I ended up strapping my knees and having my brother ride with me on a fold-up bike just to keep an eye on me for a while. Setting off, the pain had subsided a bit and the supports seemed to be helping, but by the next stop at 110km, I knew I was in real trouble. At this point, I had a long, hard talk with the guys in the van - mainly concerning time as I'd been reduced to a much, much slower pace over the last couple of sections. I decided I'd push on for as much as I could, potentially looking at seeing whether I could at least make it to 24 hours, or possibly even to 100 miles (so around another 50km from that point).
In that next section, my knees became exponentially more painful with every step. I had a long conversation with my brother, who was doing exactly what I'd previously told everyone to do, kept pushing me on and insisting that I'd be able to keep going until I eventually managed to convince him that this was going to be the last section. I think the phrase I used was that 'I had plenty more left to give, but I'd only be giving it to hurting myself'. The frustrating thing is that this was true - my breathing and muscles still felt great; literally the only thing wrong was the pain in my knees.

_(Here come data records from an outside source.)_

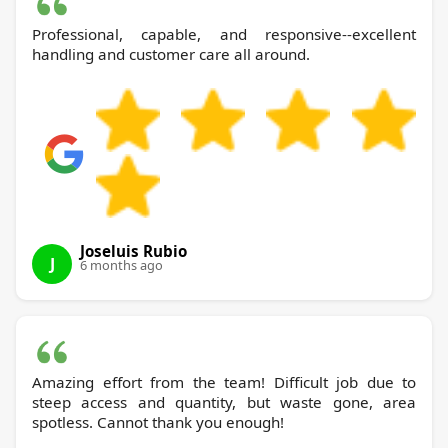
Professional, capable, and responsive--excellent
handling and customer care all around.
Joseluis Rubio
J
6 months ago
Amazing effort from the team! Difficult job due to
steep access and quantity, but waste gone, area
spotless. Cannot thank you enough!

Eventually I pulled into the last stop at 120km (around 75 miles) to a manly-tearful dad and a warm cup of tea (insert Brit joke here). I was still smiling and joking with everyone and explained what was going through my head, even though I think they could probably see more from the way I was moving around.
And that's sort of it. I'm totally happy with what I did and know that I made the right decision to drop out at that point - even with only a week of time now between me and the run, the memory of the pain is fading and I have to keep reassuring myself that I made the right call. I didn't make it as far as I set out to, but with having to find my own route and a seat-of-my-pants approach to the whole thing anyway, I don't think I did too badly.
I'll probably try again. I can feel it. It'll probably be next summer now and it won't be as big an event in terms of charity promotion or online presence, but I'm sure that I won't be able to not try again until it's done. Part of this feeling is that knowledge that it was just an acute injury that put me out - mentally, I can make it. Although I know the injury probably stemmed from some aspect of form, I'm pretty sure that almost every other aspect must have been pretty good for everything else to feel so great (and, incidentally, for my feet to remain almost damage-free for the duration). I can do it, I just didn't on the day, if that makes sense.
So now, I'll be back to how I was when I first started running - learning. Except this time around, it won't be researching how to run 10km without having to stop, it'll be how to keep my knees happy for 120km. There's a big part of me that smiles when I think about that.
I'll probably post more little bits and pieces as they occur to me over the next few weeks (some of the mental revelations and memories of attitude keep flashing back to me every now and again), but for now that's it.
As I mentioned before the run, I'm incredibly grateful to all of you here for your support and insights, more than I can probably put here properly without sounding... weird. Long may this whole running malarkey continue.